*BRANO DELL'ESERCIZIO:*
= = = =

Ripartiamo dalla bellia giornata di lotta di Coltano per difendere ambiente e chiedere l’uscita dell’Italia dalla NATO.

Il 2 giugno, mentre a Roma piena di ampollosità e vuota retorica sfilava la parata delle forze armate, a Coltano c’è stata una grande giornata di lotta e di festa. La mobilitazione contro la nuova base militare è ampiamente riuscita. C’è chi ha parlato di quindicimila persone. Di sicuro non meno di diecimila hanno sfilato per sette kilometri sfidando il sole. Presenti tutti gli abitanti della piccola frazione decisi a far sentire le loro ragioni contro un progetto di devastazione ambientale. Presenti in massa da tutta la Toscana, ma autobus sono giunti dal Veneto, dall’Emilia Romagna, da Milano, Torino e persino dal Sud Italia. Emerge un chiaro segnale di opposizione alla base e alle nuove spese militari.

“Né a Coltano né altrove.” Viene detto dai manifestanti che colgono l’importanza di saldare la lotta per la difesa dell’ambiente, alla lotta contro la guerra e lo sperpero di denaro pubblico. Nel corteo ci sono anche le lavoratrici e i lavoratori della GKN, che con la loro vittoria operaia danno entusiasmo a tutti. Alla fine della giornata c’è soddisfazione e maggiore consapevolezza tra chi ha partecipato. Da Coltano si riparte per costruire una nuova stagione di lotta al dominio capitalista. Non basta però contrastare la costruzione di nuove basi militari e difendere il territorio da ecomostri militari o civili. Necessita una nuova lotta contro la NATO, vero braccio armato dell’imperialismo USA. Dobbiamo tornare a chiedere con forza l’uscita dell’Italia dalla NATO e della NATO dall’Italia. Dobbiamo, inoltre, contrastare le politiche di rapina portate avanti dal criminale banchiere Mario Draghi per conto delle multinazionali e dell’elite finanziaria.

= = = =

*MATERIALE DI PARTENZA:*
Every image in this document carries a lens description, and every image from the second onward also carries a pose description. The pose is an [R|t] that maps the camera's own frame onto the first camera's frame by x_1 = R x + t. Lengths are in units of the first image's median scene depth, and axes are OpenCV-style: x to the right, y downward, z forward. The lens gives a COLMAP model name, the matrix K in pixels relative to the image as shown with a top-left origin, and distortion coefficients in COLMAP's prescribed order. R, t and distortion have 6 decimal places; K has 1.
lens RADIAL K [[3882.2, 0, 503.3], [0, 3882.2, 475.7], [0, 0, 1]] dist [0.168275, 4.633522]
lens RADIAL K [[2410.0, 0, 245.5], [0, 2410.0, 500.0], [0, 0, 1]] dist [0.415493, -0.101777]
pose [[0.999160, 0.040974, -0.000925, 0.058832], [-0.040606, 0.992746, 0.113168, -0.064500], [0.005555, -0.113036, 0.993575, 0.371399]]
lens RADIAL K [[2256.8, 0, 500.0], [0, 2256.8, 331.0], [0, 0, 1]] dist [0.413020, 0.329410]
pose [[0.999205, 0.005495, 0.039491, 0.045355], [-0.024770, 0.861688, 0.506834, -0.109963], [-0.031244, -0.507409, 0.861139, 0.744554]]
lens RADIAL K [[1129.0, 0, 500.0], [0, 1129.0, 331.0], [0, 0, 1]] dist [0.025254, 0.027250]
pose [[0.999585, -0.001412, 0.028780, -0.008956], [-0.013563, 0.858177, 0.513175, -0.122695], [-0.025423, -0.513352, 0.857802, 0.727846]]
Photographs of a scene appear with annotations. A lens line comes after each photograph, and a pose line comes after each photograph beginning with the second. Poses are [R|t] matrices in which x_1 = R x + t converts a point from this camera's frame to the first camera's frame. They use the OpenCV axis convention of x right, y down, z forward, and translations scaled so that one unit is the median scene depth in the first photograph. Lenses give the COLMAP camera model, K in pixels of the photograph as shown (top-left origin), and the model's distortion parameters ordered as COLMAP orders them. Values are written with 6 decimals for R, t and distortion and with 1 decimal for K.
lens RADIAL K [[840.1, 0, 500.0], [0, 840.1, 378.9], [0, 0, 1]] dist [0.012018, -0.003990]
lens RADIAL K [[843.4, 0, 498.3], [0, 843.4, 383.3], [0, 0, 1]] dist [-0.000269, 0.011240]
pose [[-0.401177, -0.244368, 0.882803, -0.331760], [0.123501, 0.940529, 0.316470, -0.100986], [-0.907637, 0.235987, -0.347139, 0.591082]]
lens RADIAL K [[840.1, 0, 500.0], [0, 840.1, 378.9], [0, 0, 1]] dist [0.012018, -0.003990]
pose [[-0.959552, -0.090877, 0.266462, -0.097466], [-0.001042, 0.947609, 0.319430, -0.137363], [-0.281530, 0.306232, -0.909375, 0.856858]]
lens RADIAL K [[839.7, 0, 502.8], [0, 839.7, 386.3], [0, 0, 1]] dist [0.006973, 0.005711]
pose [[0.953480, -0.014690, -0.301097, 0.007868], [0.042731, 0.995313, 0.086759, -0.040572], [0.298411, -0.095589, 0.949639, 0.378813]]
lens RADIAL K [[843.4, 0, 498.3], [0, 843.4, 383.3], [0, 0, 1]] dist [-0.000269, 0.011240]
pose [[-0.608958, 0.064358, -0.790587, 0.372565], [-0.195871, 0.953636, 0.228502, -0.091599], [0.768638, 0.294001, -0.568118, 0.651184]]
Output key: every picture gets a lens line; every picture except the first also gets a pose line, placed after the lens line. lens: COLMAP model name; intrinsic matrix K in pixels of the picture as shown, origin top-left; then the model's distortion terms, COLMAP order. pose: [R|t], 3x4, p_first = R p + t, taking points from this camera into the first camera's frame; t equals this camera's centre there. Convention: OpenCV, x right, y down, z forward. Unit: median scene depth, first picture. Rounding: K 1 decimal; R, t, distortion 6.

= = = =

*CONSEGNE DELL'ESERCIZIO:*
A) Risponda alle seguenti domande sul testo relativo alla manifestazione di Coltano.
(i) In quale data si è svolta la giornata di lotta a Coltano?
(ii) Per quanti kilometri hanno sfilato i manifestanti?
(iii) Di quale realtà erano le lavoratrici e i lavoratori presenti nel corteo?
B) Riporti fedelmente il passo del testo sulla manifestazione di Coltano compreso tra "Il 2 giugno, mentre" e "nuove spese militari.", estremi inclusi.
I record costituiscono materiale distinto dal testo.

*RISULTATI DELLE CONSEGNE:*
A)
(i) Il 2 giugno.
(ii) Sette kilometri.
(iii) Della GKN.

B)
Il 2 giugno, mentre a Roma piena di ampollosità e vuota retorica sfilava la parata delle forze armate, a Coltano c’è stata una grande giornata di lotta e di festa. La mobilitazione contro la nuova base militare è ampiamente riuscita. C’è chi ha parlato di quindicimila persone. Di sicuro non meno di diecimila hanno sfilato per sette kilometri sfidando il sole. Presenti tutti gli abitanti della piccola frazione decisi a far sentire le loro ragioni contro un progetto di devastazione ambientale. Presenti in massa da tutta la Toscana, ma autobus sono giunti dal Veneto, dall’Emilia Romagna, da Milano, Torino e persino dal Sud Italia. Emerge un chiaro segnale di opposizione alla base e alle nuove spese militari.